Riding through Sydney one Friday morning, I started chatting with Kate Johnson. It was her bike-a-versary, she told me, a year since she had started riding.
I looked around the group that surrounded us, a group that had become synonymous with Friday mornings. Everyone had a unique story that brought them to these roads. But unlike other bunches this one was made up entirely of women. In fact, on this particular morning, the bunch was so big it split in two.
Thinking about Kate’s first year on the bike, I found myself wondering what it must be like getting into cycling right now, surrounded by this emerging community. The conversation paused for a minute. Then Kate said she couldn’t imagine it any other way.
And why should she? I thought. Why should anyone have to imagine this sport any other way?
Cycling is changing so quickly right now. If you ask me to trace it back, to find a turning point, or an example to follow, the London based, boutique apparel company, Rapha, quickly comes to mind.
Rapha are by no means the only force behind the changing social experience of cycling. But I find them a fascinating example – largely because of changes I’ve seen in my own community as a result of Rapha-driven initiatives.
In trying to mobilise an international market – through local cycle clubs, Strava challenges, organised rides, emotive imagery, ambassador riders and clever use of social media – the company have created change at a community level. Change that, however you try to understand it, is bigger than any sales plan or product.
A change has happened that means riders like Kate can’t imagine a Friday morning spin any other way.
On Sunday July 26 (2015), nearly 9000 ladies and girls registered for the Rapha Women’s 100, an event where these riders aimed to cycle 100kms in one day. There were organised rides in more than 50 countries.
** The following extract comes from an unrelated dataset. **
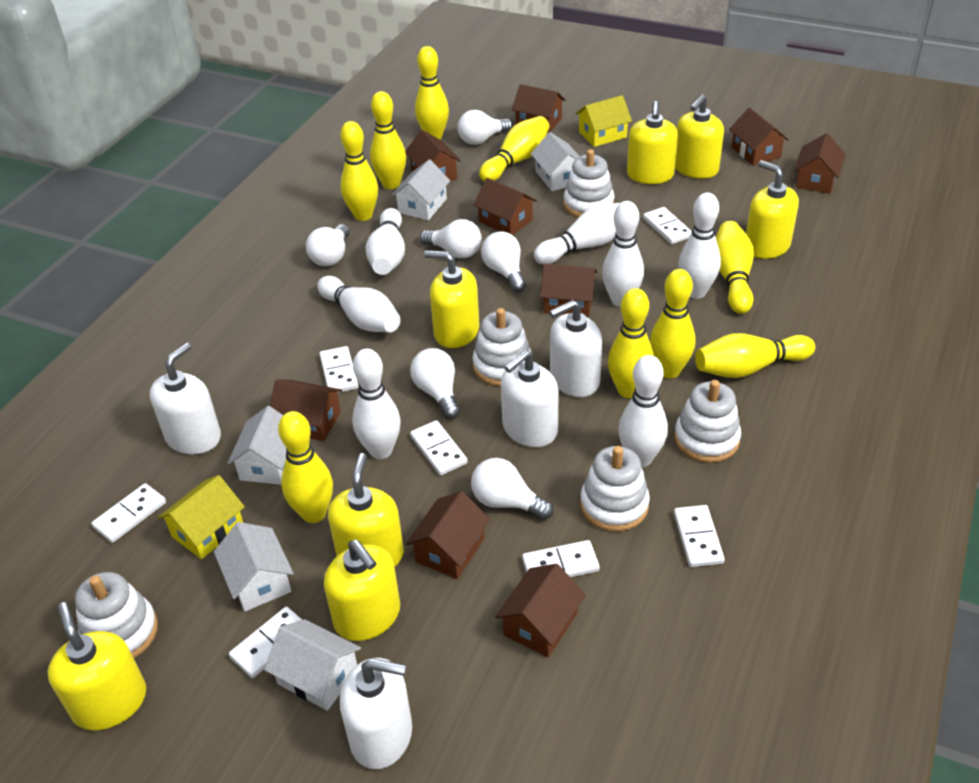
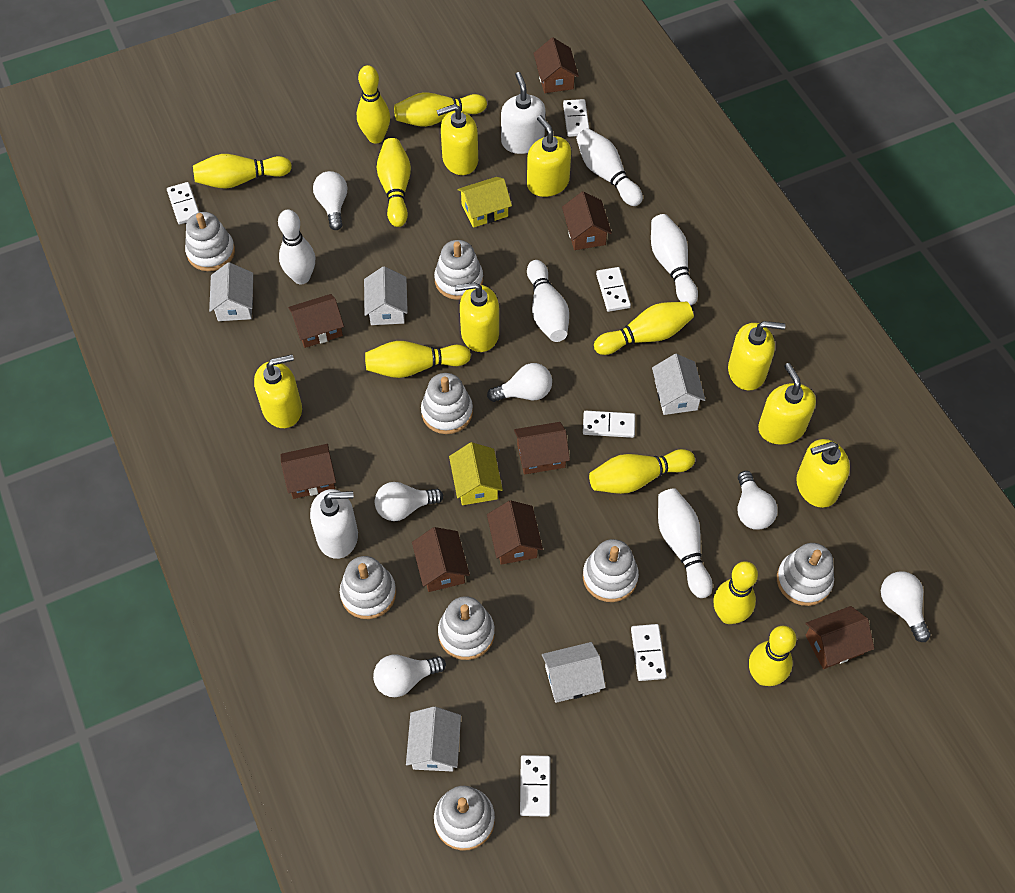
brown house: 9 -> 8
white bowling pin: 7 -> 5
white domino: 7 -> 6
white soap dispenser: 4 -> 2
white stacking toy: 5 -> 8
If you search the #womens100 hashtag on Instagram, you’ll find more than 14,000 images.
Ladies banded together to ride a century in Iceland, Bolivia, the United Arab Emirates, Poland, Brazil, France, England, Indonesia, New Zealand, Estonia, Serbia, South Korea, Mexico, Taiwan, Kazakhstan, Australia. This list is much bigger than I’ve transcribed here, but let it roll through your mind for a moment.
For me, the sheer reach of rides like these gives way to a great sense of adventure. Senses of invitation, overcoming, determination, friendship and joy soon follow. As I think about the changing experience of riding in my own community, my mind opens out as I consider the way moments like these are unfolding elsewhere.
“It’s a rewarding experience,” said Becky La Borg as she described the 100km journey from the Sydney’s urban heart, down the wide, dawn roads and into the green calm of the Royal National Park.
“For many a century ride is infrequent due to living busy lives, spending time with our families, etc.” said Becky. “Everyone sets out knowing it’s going to be a tough ride, which makes it even sweeter when everyone finishes together.” A healthy feast and chat-filled celebration soon followed.
In Cambridge, New Zealand, rides held the lead up to the 100 that were so popular men in the region wanted to join in too.
“There are plenty of group rides in this area,” said Emma Bryant. “It's possibly the biggest cycling region in the country, but they tend to be your typical hammer session. Our rides work differently. It's all about getting back to the basic concept of loving riding your bike, of going on a little adventure.”
While a new normal is pervading weekday rides, the 100 still has a special feel about it. For Becky, the emotion and satisfaction comes from “seeing not only the triumphs, but the struggles that make up long rides.”
“Having a good bunch to ride with can make all the difference,” added Emma. “It's not all sunshine and tail winds when you're cycling, and suffering together is better than suffering alone. It makes it easier to get up early, or get out when the weather is more suited to sitting on the couch, when you know your friends are waiting for you.”
Suffering. Togetherness. Triumph. Friendship. Knowing it’s tough. Relishing the sweetness. Time on bikes alongside time doing other things.
I find myself thinking again about my Friday morning bunch. I flick through the pages of this magazine and take in images from rides such as these. I’ve ridden bikes for more than half my life but, like Kate, I too am finding it hard to imagine the sport in any other way. I guess that’s the power that normal can have.